**Work instructions:** Copy out each line of the listing below in which the string "over" occurs.

+++ Records shown +++

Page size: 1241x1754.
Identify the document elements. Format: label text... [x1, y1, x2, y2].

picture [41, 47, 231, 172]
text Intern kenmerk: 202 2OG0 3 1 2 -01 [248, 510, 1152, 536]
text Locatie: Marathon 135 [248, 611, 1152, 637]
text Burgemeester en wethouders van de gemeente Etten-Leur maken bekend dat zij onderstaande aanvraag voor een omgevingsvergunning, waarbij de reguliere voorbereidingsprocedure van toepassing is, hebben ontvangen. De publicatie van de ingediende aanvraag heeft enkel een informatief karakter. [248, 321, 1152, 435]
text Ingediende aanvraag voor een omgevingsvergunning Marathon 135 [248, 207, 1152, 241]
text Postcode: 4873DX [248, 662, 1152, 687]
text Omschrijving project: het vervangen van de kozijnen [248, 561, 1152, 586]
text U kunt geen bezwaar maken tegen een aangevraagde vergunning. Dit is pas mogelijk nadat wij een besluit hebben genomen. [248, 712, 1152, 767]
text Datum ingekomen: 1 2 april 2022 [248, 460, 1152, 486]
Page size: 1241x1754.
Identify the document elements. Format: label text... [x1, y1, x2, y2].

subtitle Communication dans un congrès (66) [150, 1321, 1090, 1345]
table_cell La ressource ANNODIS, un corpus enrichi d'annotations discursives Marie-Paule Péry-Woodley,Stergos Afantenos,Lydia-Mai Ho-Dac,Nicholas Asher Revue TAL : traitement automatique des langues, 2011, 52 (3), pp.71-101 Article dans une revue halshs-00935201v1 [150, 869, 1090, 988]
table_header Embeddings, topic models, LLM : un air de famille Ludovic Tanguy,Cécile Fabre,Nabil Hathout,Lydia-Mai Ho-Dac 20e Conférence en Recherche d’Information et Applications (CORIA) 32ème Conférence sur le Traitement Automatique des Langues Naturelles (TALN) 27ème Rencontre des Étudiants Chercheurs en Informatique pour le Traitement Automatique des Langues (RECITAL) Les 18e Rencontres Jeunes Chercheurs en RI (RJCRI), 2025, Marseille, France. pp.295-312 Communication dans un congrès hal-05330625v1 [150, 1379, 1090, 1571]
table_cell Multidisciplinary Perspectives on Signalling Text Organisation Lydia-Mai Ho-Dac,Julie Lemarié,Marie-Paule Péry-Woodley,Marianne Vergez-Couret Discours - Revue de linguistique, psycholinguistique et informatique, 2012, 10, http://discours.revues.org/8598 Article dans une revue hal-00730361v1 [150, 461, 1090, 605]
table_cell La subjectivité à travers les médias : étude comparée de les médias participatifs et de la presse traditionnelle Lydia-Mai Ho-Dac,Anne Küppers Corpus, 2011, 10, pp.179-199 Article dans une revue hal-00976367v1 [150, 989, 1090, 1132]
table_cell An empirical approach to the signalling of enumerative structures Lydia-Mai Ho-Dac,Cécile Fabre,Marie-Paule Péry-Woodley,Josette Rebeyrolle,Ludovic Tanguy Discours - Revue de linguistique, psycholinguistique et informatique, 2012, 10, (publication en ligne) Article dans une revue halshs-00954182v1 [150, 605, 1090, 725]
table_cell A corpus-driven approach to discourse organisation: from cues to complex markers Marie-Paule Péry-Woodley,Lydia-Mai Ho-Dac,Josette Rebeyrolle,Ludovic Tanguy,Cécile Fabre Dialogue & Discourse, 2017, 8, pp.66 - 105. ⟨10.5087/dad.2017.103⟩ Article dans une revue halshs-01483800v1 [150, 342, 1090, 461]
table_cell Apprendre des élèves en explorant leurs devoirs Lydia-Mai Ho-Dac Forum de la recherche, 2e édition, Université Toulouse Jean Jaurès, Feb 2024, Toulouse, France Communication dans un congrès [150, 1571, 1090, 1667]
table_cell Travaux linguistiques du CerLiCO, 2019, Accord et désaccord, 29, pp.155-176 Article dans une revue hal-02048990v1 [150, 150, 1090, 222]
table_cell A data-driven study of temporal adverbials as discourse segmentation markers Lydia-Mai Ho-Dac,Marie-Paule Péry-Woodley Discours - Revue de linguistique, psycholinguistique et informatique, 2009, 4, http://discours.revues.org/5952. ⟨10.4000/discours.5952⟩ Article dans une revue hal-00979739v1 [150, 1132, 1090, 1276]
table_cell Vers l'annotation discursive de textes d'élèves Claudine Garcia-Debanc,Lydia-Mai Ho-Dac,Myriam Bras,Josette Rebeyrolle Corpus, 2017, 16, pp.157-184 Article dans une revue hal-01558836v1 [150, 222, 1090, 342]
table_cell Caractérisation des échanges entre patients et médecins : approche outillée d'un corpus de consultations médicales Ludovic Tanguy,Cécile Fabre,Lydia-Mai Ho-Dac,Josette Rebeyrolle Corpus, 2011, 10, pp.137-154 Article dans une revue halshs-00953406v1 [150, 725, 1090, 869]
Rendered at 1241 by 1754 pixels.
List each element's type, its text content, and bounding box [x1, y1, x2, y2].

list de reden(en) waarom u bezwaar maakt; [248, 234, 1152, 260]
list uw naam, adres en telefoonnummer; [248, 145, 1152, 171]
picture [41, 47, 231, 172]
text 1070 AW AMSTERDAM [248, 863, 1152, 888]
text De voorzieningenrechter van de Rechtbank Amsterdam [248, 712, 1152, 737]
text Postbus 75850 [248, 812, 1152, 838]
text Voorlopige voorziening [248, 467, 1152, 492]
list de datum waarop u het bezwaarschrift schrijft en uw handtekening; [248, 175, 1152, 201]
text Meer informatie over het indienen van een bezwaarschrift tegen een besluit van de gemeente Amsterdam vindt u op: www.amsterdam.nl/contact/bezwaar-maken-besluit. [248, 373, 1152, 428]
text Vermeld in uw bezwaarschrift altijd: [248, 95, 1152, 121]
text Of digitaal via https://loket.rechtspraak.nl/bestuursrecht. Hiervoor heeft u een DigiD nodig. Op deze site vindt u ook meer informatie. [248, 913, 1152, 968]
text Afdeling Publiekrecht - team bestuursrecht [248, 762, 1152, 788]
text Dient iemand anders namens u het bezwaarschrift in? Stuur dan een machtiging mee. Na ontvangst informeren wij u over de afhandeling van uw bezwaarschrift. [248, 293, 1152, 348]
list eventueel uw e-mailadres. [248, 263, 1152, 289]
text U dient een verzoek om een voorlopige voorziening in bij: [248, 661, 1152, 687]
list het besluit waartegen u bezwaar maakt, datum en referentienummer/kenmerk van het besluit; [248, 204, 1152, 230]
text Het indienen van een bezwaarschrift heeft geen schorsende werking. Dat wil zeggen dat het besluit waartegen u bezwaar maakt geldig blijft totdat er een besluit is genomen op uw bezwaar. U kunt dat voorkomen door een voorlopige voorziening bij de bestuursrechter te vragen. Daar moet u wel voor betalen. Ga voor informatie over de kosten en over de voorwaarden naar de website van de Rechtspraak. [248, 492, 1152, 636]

+++

**Written solution:**
text Meer informatie over het indienen van een bezwaarschrift tegen een besluit van de gemeente Amsterdam vindt u op: www.amsterdam.nl/contact/bezwaar-maken-besluit. [248, 373, 1152, 428]
text Dient iemand anders namens u het bezwaarschrift in? Stuur dan een machtiging mee. Na ontvangst informeren wij u over de afhandeling van uw bezwaarschrift. [248, 293, 1152, 348]
text Het indienen van een bezwaarschrift heeft geen schorsende werking. Dat wil zeggen dat het besluit waartegen u bezwaar maakt geldig blijft totdat er een besluit is genomen op uw bezwaar. U kunt dat voorkomen door een voorlopige voorziening bij de bestuursrechter te vragen. Daar moet u wel voor betalen. Ga voor informatie over de kosten en over de voorwaarden naar de website van de Rechtspraak. [248, 492, 1152, 636]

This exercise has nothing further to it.